You are wasting plan money on pharmaceutical spending – I guarantee it

November 19th, 2019

Plan Money Pharmaceutical spending

By James Vertino, Chief Executive Officer

I recently read a detailed analysis of drug-utilization data from 15 self-insured plan sponsors. Now, to many this might sound like dull stuff. But I was immediately intrigued and pulled in by the power of this data.

It’s good to finally have hard numbers to support a conclusion I’ve already reached on my own – that wasteful spending on pharmaceuticals is rampant, and that plan sponsors can save money by improving pharmacy benefit design and management.

Just take a look at this fact from the analysis: wasteful prescriptions represented 3 percent to 12 percent of total claims per plan sponsor evaluated, or 6 percent across all data, with an average savings of $413 per script. 

From my perspective, eliminating this waste is critical to my company’s mission of improving lives, and to any company’s fiscal health.

The report I referenced here stopped short of making specific recommendations for improvement, so I’d like to suggest a few cost-containment tools that have worked well for EBMS clients.

  • Pharmacy benefit management (PBM) with a pass-through model. In this arrangement, the PBM earns only an administrative fee – rather than making money by marking up drug costs. It’s fair and it’s transparent, in an industry where non-transparency is the norm.
  • Formularies that emphasize value. The idea is to determine which drugs belong on a formulary based on their efficacy and price, and to eliminate low-value drugs (defined as those that cost more without any added benefit over the alternatives).
  • Specialty drug programs that use proven strategies to control spending on high-cost medications. Since there are no generic equivalents to specialty drugs, the goal is to ensure they’re not prescribed unless medically necessary, and to help plan members apply for manufacturer’s assistance programs that apply to their circumstances.
  • The direct primary care model, under which certain medications (like antibiotics) are acquired at cost and dispensed to members when they visit an employer-sponsored clinic.
  • The mail-order pharmacy model for monthly maintenance drugs. This often results in lower costs for member and employer, because the pharmacy doesn’t have the costs associated with a brick-and-mortar pharmacy.

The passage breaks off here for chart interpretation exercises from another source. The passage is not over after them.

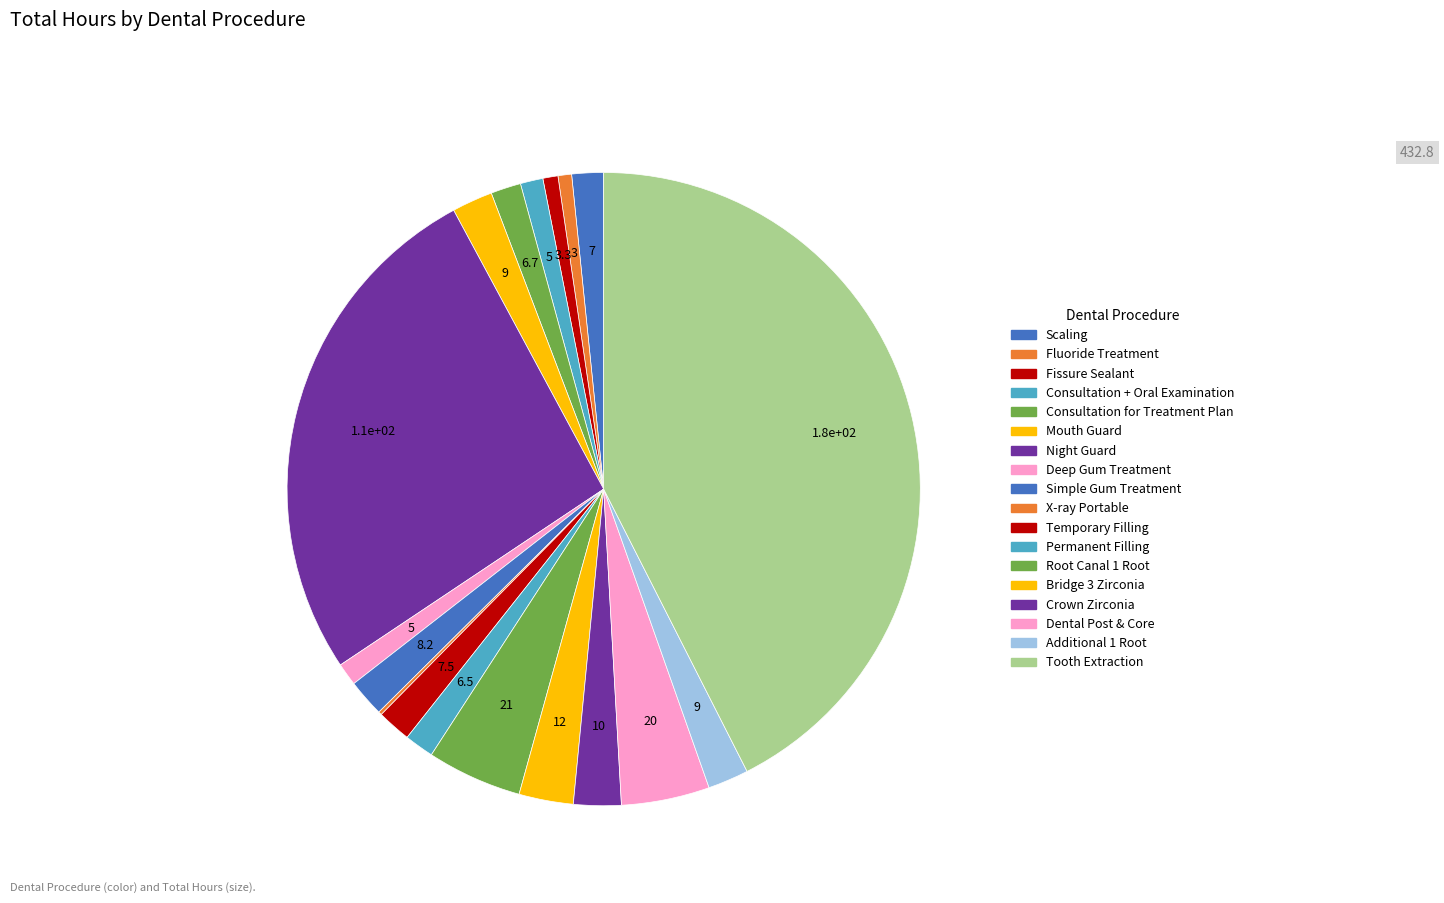

Which category has the biggest portion of the pie?

Tooth Extraction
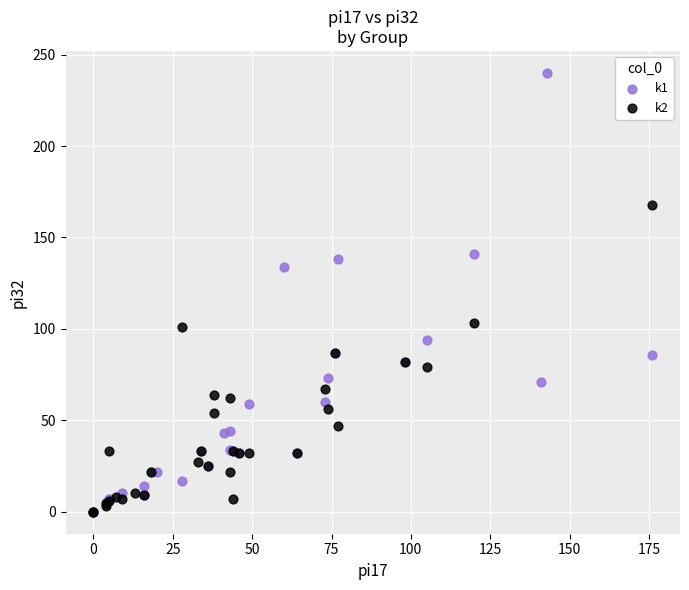

Which series contains the highest Y value?

k1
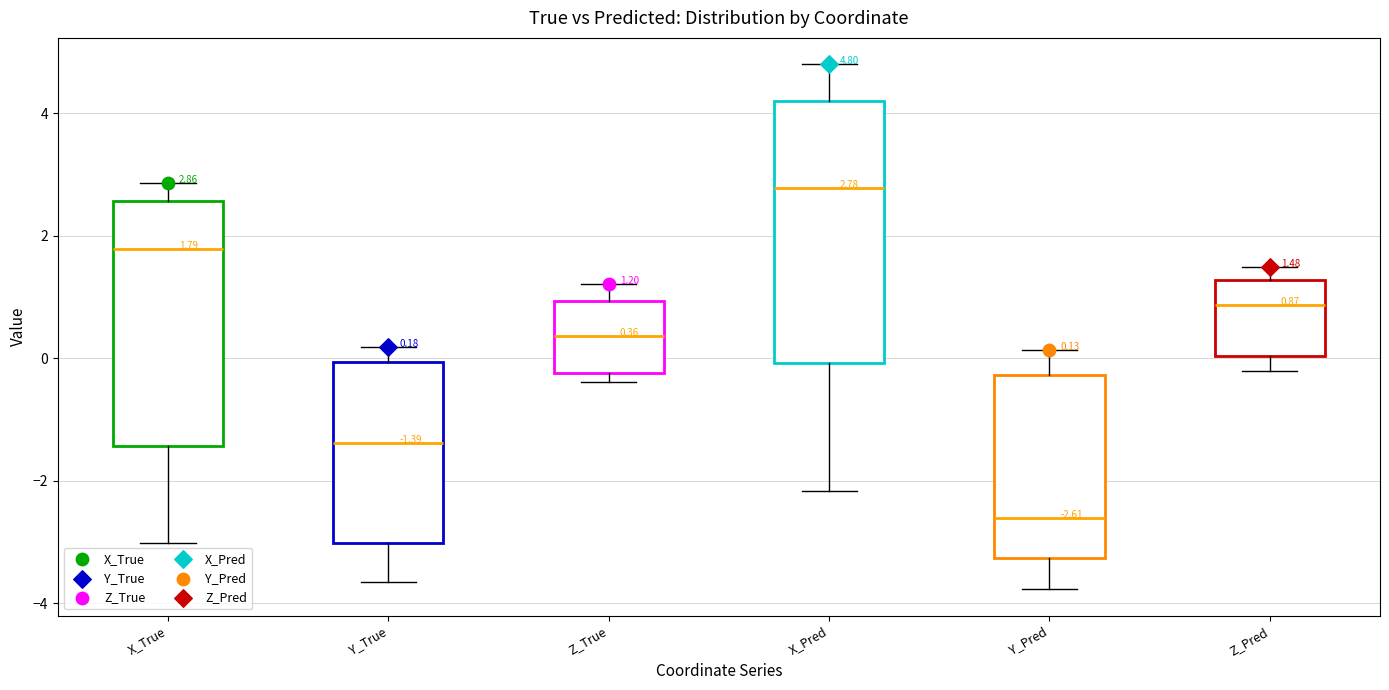

Which box is the tallest, from its lower edge to its upper edge?

X_Pred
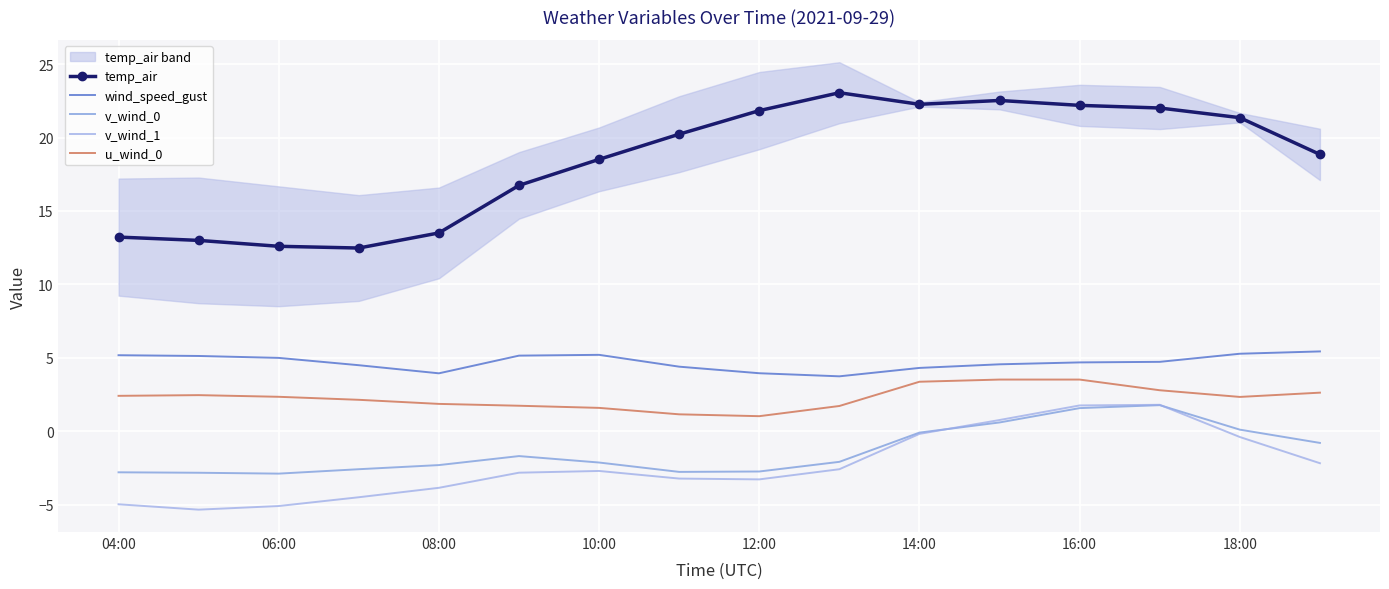

Which series has the largest total across all categories?

temp_air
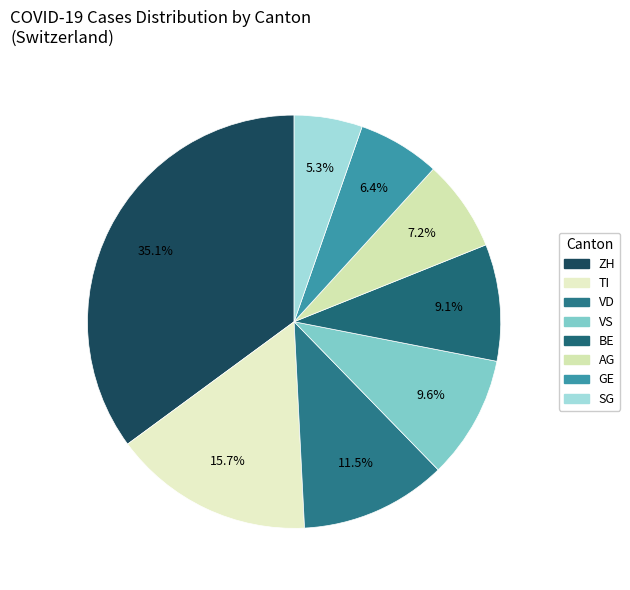

What percentage is the VS slice, to the nearest percent?

10%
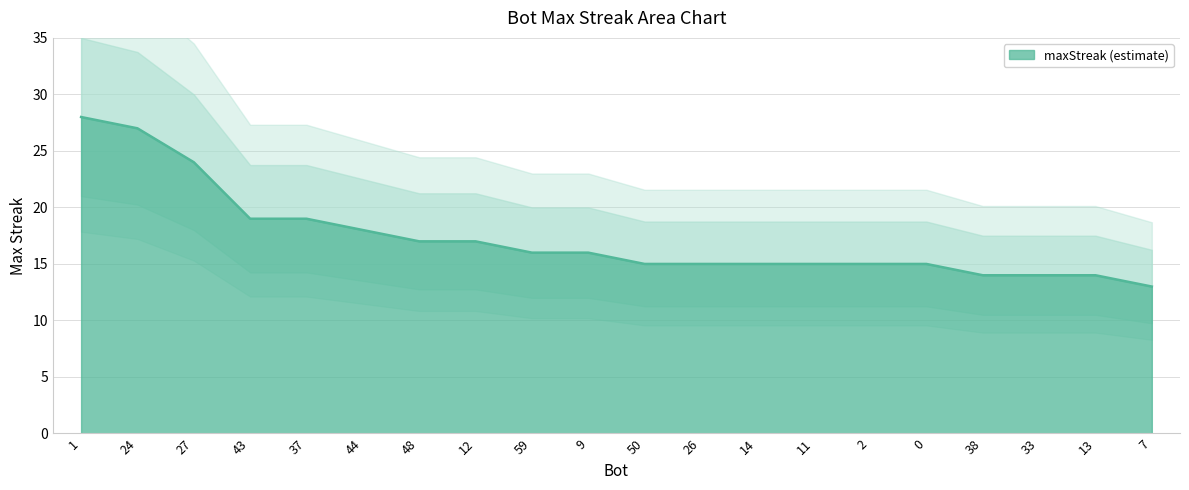

What is the smallest value displayed?

13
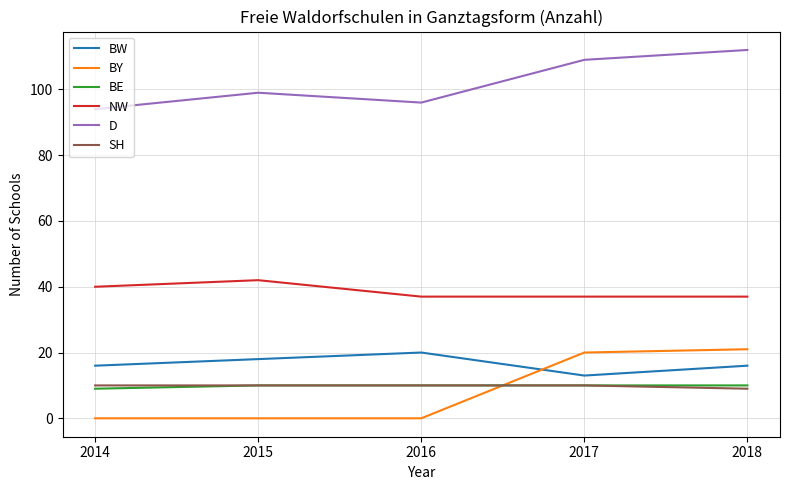

Reading left to right, transcribe all the data shown in this chart.

BW: 16	18	20	13	16
BY: 0	0	0	20	21
BE: 9	10	10	10	10
NW: 40	42	37	37	37
D: 94	99	96	109	112
SH: 10	10	10	10	9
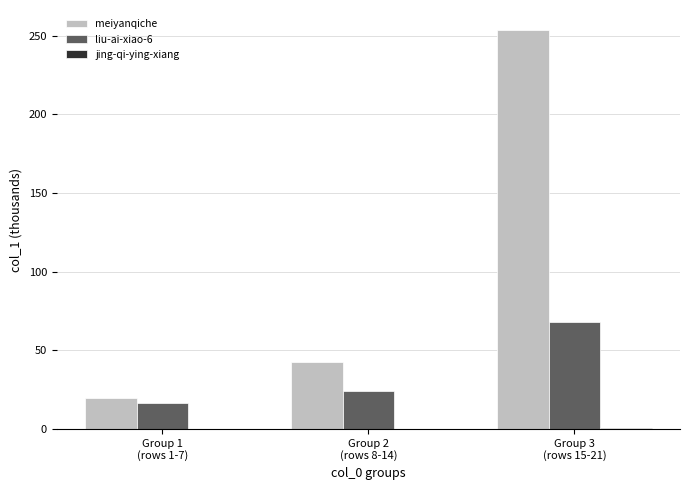

Does the chart contain stacked bars?

No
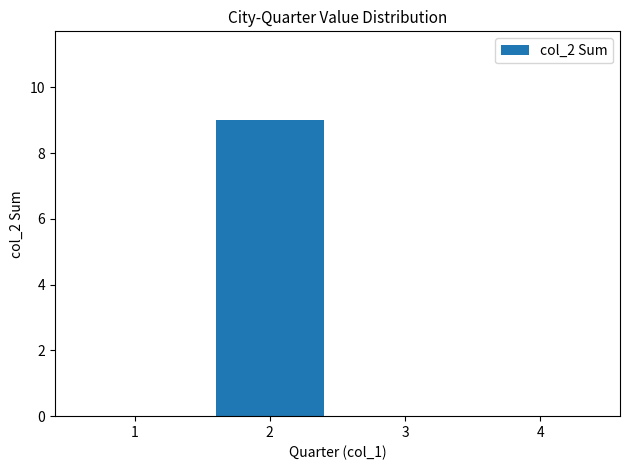

The value at 3 is 0. True or false?

True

The biggest barrier most plan sponsors face is a well-founded concern that any effort to cut spending will have a negative impact on employee satisfaction. At EBMS, we advocate for plan design that carefully balances cost-containment with quality of care and the member experience.

It comes down to this: the traditional PBM business model has many misaligned incentives. Yet it’s possible for plan sponsors to optimize PBM contracts with the kind of guidance that EBMS is equipped to provide.